Jakarta, Aktual.com – Direktur Eksekutif Pusat Studi Konstitusi (PusaKo) Universitas Andalas, Feri Amsari menanggapi gugatan Hakim Mahkamah Konstitusi (MK) Anwar Usman atas pengangkatan hakim konstitusi Suhartoyo menjadi Ketua MK periode 2023-2028 menggantikan dirinya ke Pengadilan Tata Usaha Negara (PTUN) Jakarta hanya menambah tinggi “tempat jatuh” bagi Anwar Usman.
“Dia sudah terbukti oleh sidang Majelis Kehormatan Mahkamah Konstitusi (MKMK) melanggar etik, publik melihat betapa kecurangan di depan mata karena sulit diingkari bahwa yang dia perjuangkan adalah kepentingan keponakannya untuk menjadi cawapres,” kata Direktur Eksekutif PusaKo, Feri Amsari kepada media di Jakarta, Kamis (30/11/23).
Feri melanjutkan, langkah Anwar itu adalah jalan yang janggal. Karena tidak mungkin, perbaikan peradilan konstitusi yang dipimpin oleh MK, dilakukan melalui pengadilan yang berada dibawah pengadilan lain yakni Mahkamah Agung (MA).
Jadi, seolah-olah masalah di dalam MK mau diselesaikan melalui PTUN yang berada dibawah MA.
“Jangan-jangan, pengadilan lain yang sudah direkayasa juga, hendak memperbaiki kesalahan adik ipar Presiden melalui PTUN,” ujar Feri.
“Harus diingat, PTUN punya masalah serius terkait putusan penundaan pemilu oleh Pengadilan Negeri. Dan bukan tidak mungkin, PTUN juga akan menjadi alat rekayasa yang sama dalam perpolitikan yang terjadi di MK,” tambahnya.
Sebelumnya, Hakim Konstitusi Anwar Usman menggugat Ketua Mahkamah Konstitusi Suhartoyo ke PTUN Jakarta.
Hakim Konstitusi Anwar Usman sebelumnya juga mengajukan surat keberatan terkait pengangkatan Suhartoyo sebagai Ketua Mahkamah Konstitusi penggantinya.

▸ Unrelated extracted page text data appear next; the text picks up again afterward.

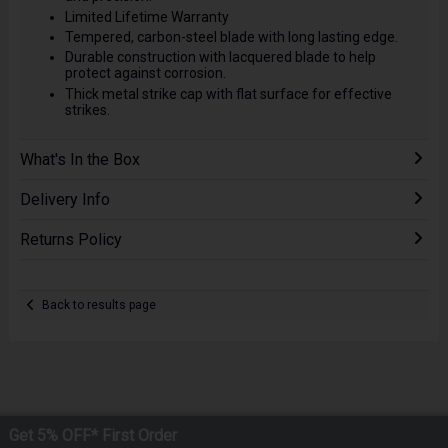
Limited Lifetime Warranty
Tempered, carbon-steel blade with long lasting edge.
Durable construction with lacquered blade to help
protect against corrosion.
Thick metal strike cap with flat surface for effective
strikes.
What's In the Box
Delivery Info
Returns Policy
Back to results page
Get 5% OFF* First Order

Sebagai informasi, Majelis Kehormatan Mahkamah Konstitusi (MKMK) menyatakan Anwar Usman melanggar etik berat terkait Putusan MK 90/PUU-XXI/2023. Imbasnya, adik ipar Presiden Jokowi itu dicopot dari jabatannya sebagai ketua MK.
MKMK kemudian memerintahkan MK melakukan pemilihan ketua baru dalam waktu 2×24 jam, hingga terpilihlah hakim Suhartoyo sebagai Ketua MK baru pengganti Anwar Usman.